Man sollte Nägel mit Köpfen machen, den Ort und den Zeitpunkt bestimmen. Wir
bewegen uns mit einem Handicap, wenn wir nicht über ein Programm verfügen. Auch
weil in der Mitte-Rechten – <UDC-Sekretär> Follini hin oder her – die
Krise des Berlusconi-Systems unumkehrbar ist. Der soziale Block, der sie
stützte, ist geplatzt und auch die kulturelle Vermittlung, die sich auf einen
populistischen und neoliberalen Pfeiler stützte. Und ein Blut &
Tränen-Haushalt ist angesichts der immanenten Krise undenkbar.“
Prodi sagt, dass er nicht dieselbe „Photographie“ wie `96
will. Und Sie ?
„Ich betrachte die Befragung
über das Programm als eine Radikalisierung. Diejenige über die Führung wäre
eine blasse Diskontinuität.
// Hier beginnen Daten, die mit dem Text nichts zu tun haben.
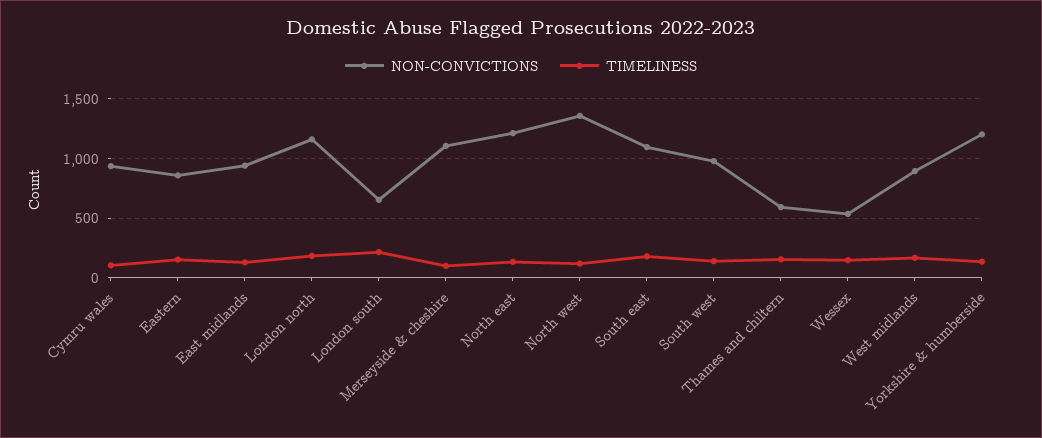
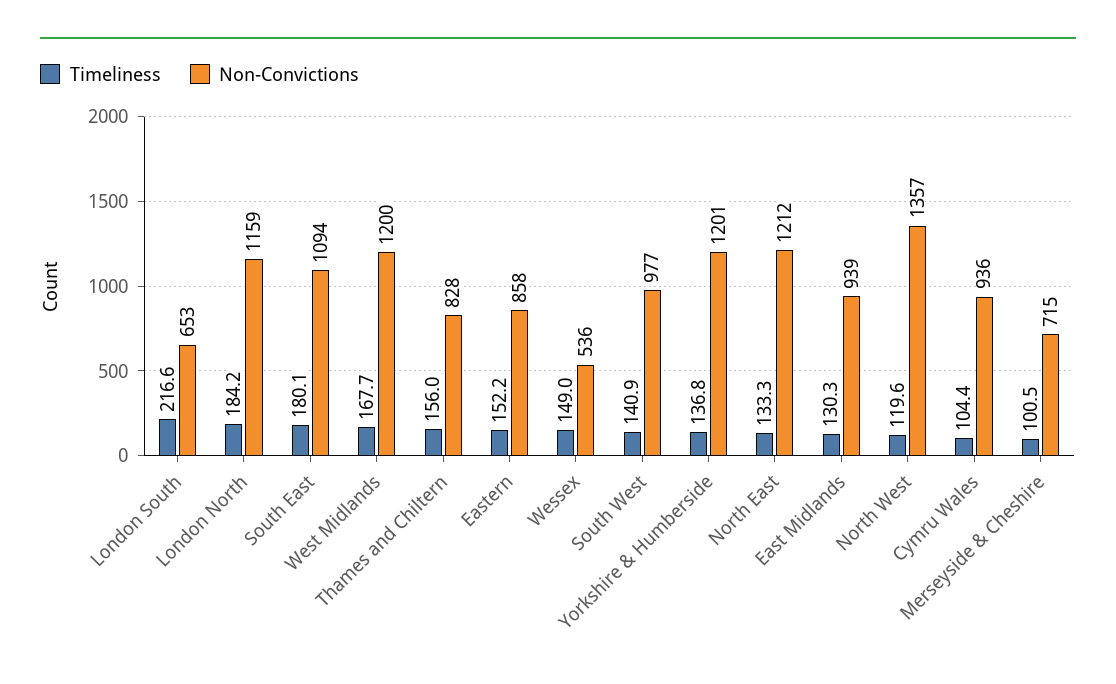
NON-CONVICTIONS, Merseyside & cheshire: 1100 -> 715
NON-CONVICTIONS, Thames and chiltern: 600 -> 828
NON-CONVICTIONS, West midlands: 900 -> 1200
Den wahren Qualitätssprung müssen wir in bezug auf die Inhalte vollziehen. Damals gab es das
Fernbleiben <desistenza = wechselseitiger Verzicht auf die
Kandidatur in bestimmten Direktwahlkreisen> und separate Programme. Heute schlage ich ein Programm von Allen vor.
Im übrigen hat sich die internationale Szenerie von
1996 bis heute verändert.“
Und Prodi
weiß das, trotz der Distanz zwischen Rom und Brüssel ?
„Prodi
ist sich dessen bewusst. Das Gefühl der Veränderung ist vor allem in Europa
sehr verbreitet. Und was die Lösungen anbelangt, sind wir uns ziemlich nah. Die
französische Sozialistische Partei (PS) hat ein Manifest verbreitet, dessen
Erstunterzeichner der ‚Gemäßigte’ Michel Rocard ist. Er sagt es mehr oder
weniger so: ‚Beim Referendum vor 10 Jahren rief Delors dazu auf, für Maastricht
zu stimmen, weil daraus Europa entstehen würde. Heute ist diese These
unsäglich. Es ist der Augenblick gekommen, um eine soziale europäische
Verfassung vorzuschlagen, die Maastricht umkehrt. Für die Länder muss es
Sanktionen nicht mehr in Sachen Währungspolitik geben, sondern bezüglich der
Arbeitslosenzahlen, der Prekarität und der sozialen
Probleme.“
Und wie denkt der
Professor darüber ?
„Jenes ‚umgekehrte’ Manifest
wurde auch von Delors unterzeichnet. Die umsichtigen Männer können sich mit
unterschiedlichen Politiken in neue Rollen versetzen. Warum soll es nicht
möglich sein, dass sich auch Prodi ändert
?“
Sie haben von der
Abschaffung des Gesetzes Nr.30 gesprochen. Ist das einer Eurer Vorschläge ?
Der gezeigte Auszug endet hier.